Before we could sink into nature, we drove back out to leave our payment envelope in the iron ranger (I love that term) and bought firewood from the ancient guy running the fishing supply store who sold us wood the last two times.

If you go meet him, know that Chainsaw the Jack Russel will jump on you vigorously (like his namesake) as soon as you get out of the car, but he just wants to say hi, and he’ll go back in the store when the old man yells at him. Plus you can load up the back of your truck with as much wood as you want for pennies on the dime of other places.

Fully Immersed

What an amazingly peaceful place this is.  No person in sight, steep woods to one side as the land plunges down to the creek, forest with undergrowth for a stretch that includes the width of the creek and narrow road and shoulders, and then the land rises straight up again. 

There are two colors here: the bright green of new growth and the black-green of deep inside the forest. The tips of the short-needle hemlock show off both. 

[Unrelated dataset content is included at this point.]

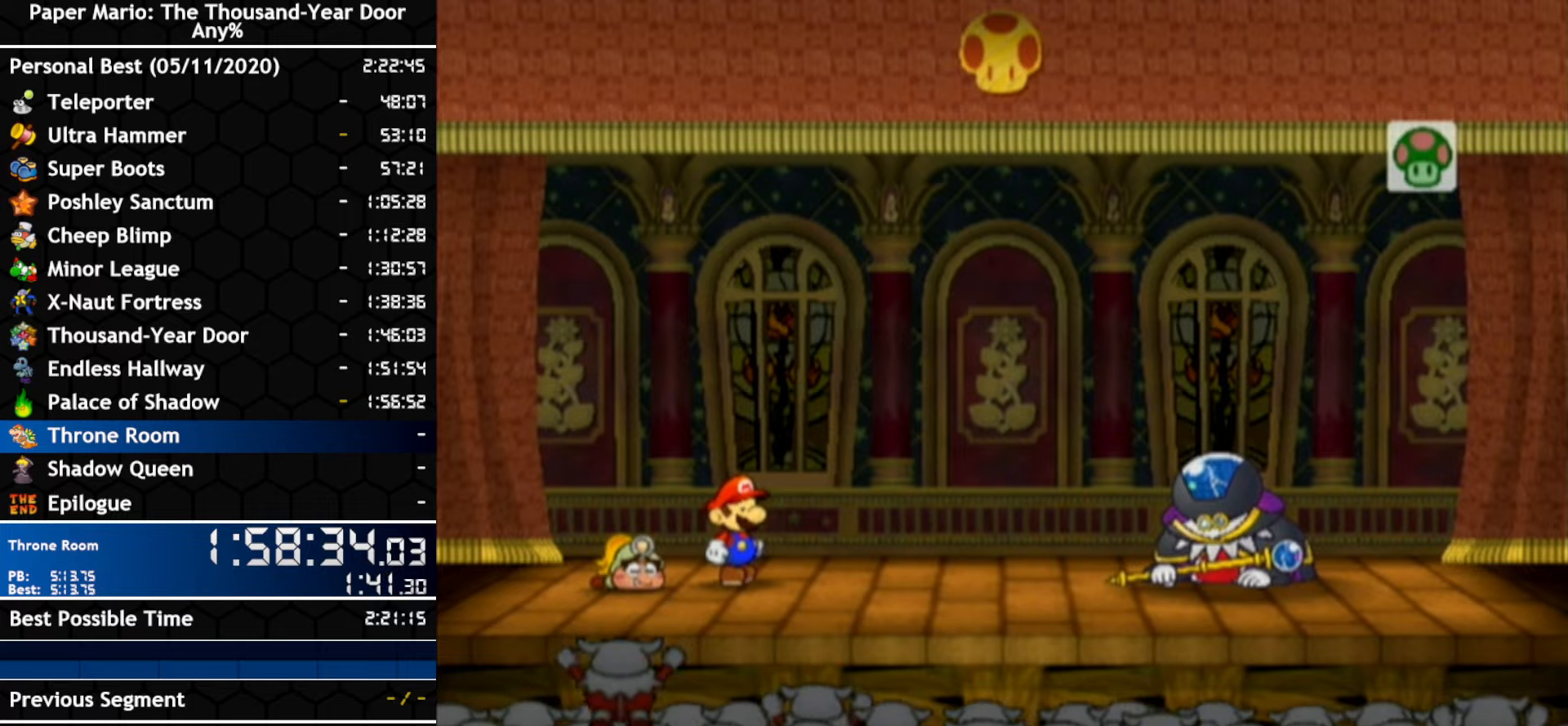
Gameplay with a controller (Nintendo layout); each line is a JSON object with the inputs held at the frame after it. "events" lists button and stick changes between this image and that frame as [ms after this image, input, new state], when the widget could be followed in between. Not read: A C_DOWN C_LEFT C_RIGHT C_UP DPAD_DOWN DPAD_LEFT DPAD_RIGHT DPAD_UP L1 L2 L3 R2 R3 SELECT START X Y Z.
{"buttons": ["B"], "left_stick": "center", "right_stick": "center"}
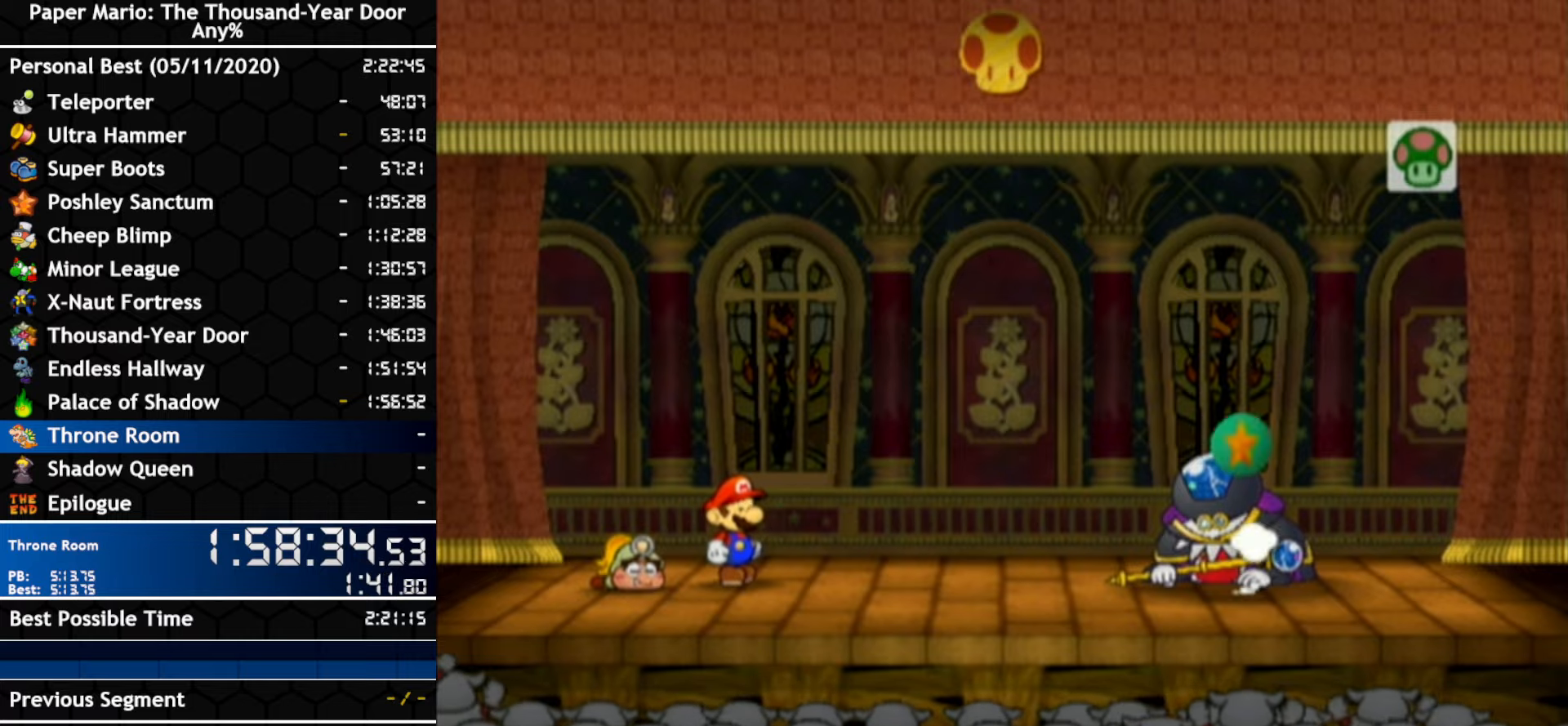
{"buttons": [], "left_stick": "center", "right_stick": "center"}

The sense of isolation is helped by the fact that we have no cell service, either of us, and that means no wifi even from our new hotspot in the truck. (If you’re reading this on the 29th, that means we drove out to the interstate to get cell signal to check on the house closing, and I uploaded this while waiting to get the agent on the phone. Dear lord I hope the house closes.)

In any case, without constant dings from our phone at the campsite, all we hear is the creek and the forest, and today a light rain.  

After walking Banjo along the windy road very early this morning (not a single car to dodge), I set up under the awning and am listening to the birds, waiting for the rain to stop.  It’s hard to predict the weather when you can hardly see the sky because of the valley walls around you. 

While sitting here listening to the rain, I recorded a short bit of me singing and playing the uke under the awning, just that one new verse of Dark Hollow that I made up. (I’m expecting a Grammy next year, of course, so let me know if you want to mentioned in my acceptance speech). Here’s the link.

This place does feel like a dark hollow, and I’d really rather be here “than some big city, in a small room, with a girl on my mind,” as the original goes. 

You guys stay safe! Talk to you again when we’re in Ohio.

12 thoughts to “Five Days in the Hollow”

  1. Bravo! I love your new home and your little ditty is perfection. Keep playing!

  2. Lovely. And what an authentic sounding crackle you had on the recording–was that the fire?

  3. What’s the true definition of a hollow? I always thought it was “steep valley that feels like a hollow, but it’s actually up in the…… Mountains” , like Bacon Hollow or Mutton Hollow in Greene Co., VA. that is all I know of hollows, but don’t count on me for authenticity….I’m a city girl! Great post, thanks, Marie

    1. Gosh, maybe that’s right! But if it feels like a hollow but isn’t, that’s not much of a definition, is it? I’m any case, thanks Marie! It was great talking with you on the phone.

  4. Shelly, what a beautiful place! It makes me want to load up the trailer and get out of dodge. Thank you for your post. Hope you’re all doing well!